Homogeneous Ensemble learning, implementing Hoeffding Trees (Random Forest) under Concept Drift Conditions
Notes:
/** How many Hoeffding Trees we have in our Ensemble **/
int number_of_hoeffding_trees = Integer.parseInt(params.get("number_of_HT"));
/** Combination function can take 3 values.
* 1 => Majority Voting
* 2 => Weighted Voting with threshold-θ => ε (0,1)
* 3 => Weighted Voting with top-k => ε (1,number_of_hoeffding_trees).
**/
int combination_function = Integer.parseInt(params.get("combination_function"));
/* Given combination_function = 2, weighted voting option can take 2 values. 1 => threshold-θ, 2 => top-k */
int weighted_voting_option = Integer.parseInt(params.get("weighted_voting_option"));
/** Age_of_maturity indicates after how many instances seen, we will start accepting testing instances.
* Aka how long our model is in a stable phase.
**/
int age_of_maturity = Integer.parseInt(params.get("age_of_maturity"));
/* Drift Detection Method used
* If drift_detection_method_id = 0 then No Concept Drift
* If drift_detection_method_id = 1 then DDM
* If drift_detection_method_id = 2 then EDDM
*/
int drift_detection_method_id = Integer.parseInt(params.get("drift_detection_method_id"));
@info: Reading from Kafka Source the input stream.
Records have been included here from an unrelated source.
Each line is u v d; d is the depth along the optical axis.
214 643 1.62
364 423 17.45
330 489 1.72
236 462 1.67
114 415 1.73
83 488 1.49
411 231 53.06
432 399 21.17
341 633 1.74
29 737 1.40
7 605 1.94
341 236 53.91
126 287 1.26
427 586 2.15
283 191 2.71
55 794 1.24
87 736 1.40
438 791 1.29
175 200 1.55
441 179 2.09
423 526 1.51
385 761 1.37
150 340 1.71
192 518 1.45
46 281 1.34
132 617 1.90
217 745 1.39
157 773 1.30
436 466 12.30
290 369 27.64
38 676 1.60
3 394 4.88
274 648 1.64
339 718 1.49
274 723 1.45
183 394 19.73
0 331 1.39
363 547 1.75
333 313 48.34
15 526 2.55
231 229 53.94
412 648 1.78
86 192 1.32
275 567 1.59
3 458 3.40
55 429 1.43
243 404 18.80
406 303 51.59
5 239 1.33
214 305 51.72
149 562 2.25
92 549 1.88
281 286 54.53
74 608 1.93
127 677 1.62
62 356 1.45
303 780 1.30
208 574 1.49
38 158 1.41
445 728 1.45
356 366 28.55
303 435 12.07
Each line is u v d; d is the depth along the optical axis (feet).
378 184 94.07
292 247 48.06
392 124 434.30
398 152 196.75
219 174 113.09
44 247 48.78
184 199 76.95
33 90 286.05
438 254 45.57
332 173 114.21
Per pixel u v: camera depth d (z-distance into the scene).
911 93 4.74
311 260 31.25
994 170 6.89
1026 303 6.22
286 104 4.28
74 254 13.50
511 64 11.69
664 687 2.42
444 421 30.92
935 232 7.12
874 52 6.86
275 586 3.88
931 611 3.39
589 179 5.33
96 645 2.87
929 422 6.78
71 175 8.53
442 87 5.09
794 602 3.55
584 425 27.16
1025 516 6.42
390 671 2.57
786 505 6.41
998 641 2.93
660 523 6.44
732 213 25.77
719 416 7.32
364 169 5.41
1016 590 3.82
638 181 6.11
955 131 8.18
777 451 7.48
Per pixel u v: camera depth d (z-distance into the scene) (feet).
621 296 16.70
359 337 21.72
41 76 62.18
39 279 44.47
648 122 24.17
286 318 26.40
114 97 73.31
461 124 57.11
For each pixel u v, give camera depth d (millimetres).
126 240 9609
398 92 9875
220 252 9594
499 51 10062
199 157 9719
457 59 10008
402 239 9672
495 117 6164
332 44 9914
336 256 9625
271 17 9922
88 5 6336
For more information: https://ci.apache.org/projects/flink/flink-docs-release-1.10/dev/connectors/kafka.html
@param input_stream:
The input stream is structured as follows (field_1,...,field_n,true_label,purpose_id, instance_id). The number of fields in a particular has to be the same across the input data and it is irrelevant to the Population Function. But, the number of times each incoming instance will be populated is user-defined and therefore the program has to work with any value.
Print the execution Plan: https://flink.apache.org/visualizer/